Dataset entries
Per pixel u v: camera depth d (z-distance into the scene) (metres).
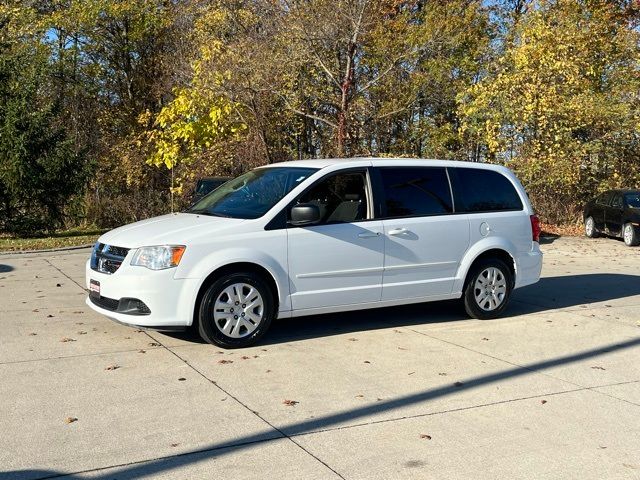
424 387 5.68
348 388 5.60
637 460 4.32
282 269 6.84
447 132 23.16
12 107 17.84
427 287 7.77
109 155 24.95
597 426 4.90
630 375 6.16
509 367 6.32
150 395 5.31
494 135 21.58
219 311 6.60
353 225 7.22
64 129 19.16
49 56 23.42
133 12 25.48
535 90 21.11
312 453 4.32
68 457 4.18
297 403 5.22
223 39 20.94
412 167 7.87
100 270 6.79
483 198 8.28
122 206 22.95
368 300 7.41
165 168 24.47
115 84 27.03
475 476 4.04
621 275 12.62
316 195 7.12
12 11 23.34
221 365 6.14
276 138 20.83
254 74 18.47
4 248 15.27
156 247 6.45
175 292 6.42
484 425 4.87
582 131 22.66
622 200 19.03
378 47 20.75
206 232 6.60
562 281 11.83
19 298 9.12
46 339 6.89
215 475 3.98
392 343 7.08
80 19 24.64
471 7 22.81
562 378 6.03
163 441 4.46
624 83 23.17
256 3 20.42
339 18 18.20
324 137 21.25
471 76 23.38
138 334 7.16
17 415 4.84
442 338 7.34
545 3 23.16
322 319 8.20
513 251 8.38
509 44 23.23
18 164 17.72
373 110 21.48
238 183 7.90
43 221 19.03
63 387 5.45
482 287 8.22
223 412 5.00
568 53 21.80
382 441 4.54
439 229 7.78
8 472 3.96
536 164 21.42
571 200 23.20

What is required:
Would you copy each line above exactly as given, dropping any images?

Exercise answer:
Per pixel u v: camera depth d (z-distance into the scene) (metres).
424 387 5.68
348 388 5.60
637 460 4.32
282 269 6.84
447 132 23.16
12 107 17.84
427 287 7.77
109 155 24.95
597 426 4.90
630 375 6.16
509 367 6.32
150 395 5.31
494 135 21.58
219 311 6.60
353 225 7.22
64 129 19.16
49 56 23.42
133 12 25.48
535 90 21.11
312 453 4.32
68 457 4.18
297 403 5.22
223 39 20.94
412 167 7.87
100 270 6.79
483 198 8.28
122 206 22.95
368 300 7.41
165 168 24.47
115 84 27.03
475 476 4.04
621 275 12.62
316 195 7.12
12 11 23.34
221 365 6.14
276 138 20.83
254 74 18.47
4 248 15.27
156 247 6.45
175 292 6.42
484 425 4.87
582 131 22.66
622 200 19.03
378 47 20.75
206 232 6.60
562 281 11.83
19 298 9.12
46 339 6.89
215 475 3.98
392 343 7.08
80 19 24.64
471 7 22.81
562 378 6.03
163 441 4.46
624 83 23.17
256 3 20.42
339 18 18.20
324 137 21.25
471 76 23.38
138 334 7.16
17 415 4.84
442 338 7.34
545 3 23.16
322 319 8.20
513 251 8.38
509 44 23.23
18 164 17.72
373 110 21.48
238 183 7.90
43 221 19.03
63 387 5.45
482 287 8.22
223 412 5.00
568 53 21.80
382 441 4.54
439 229 7.78
8 472 3.96
536 164 21.42
571 200 23.20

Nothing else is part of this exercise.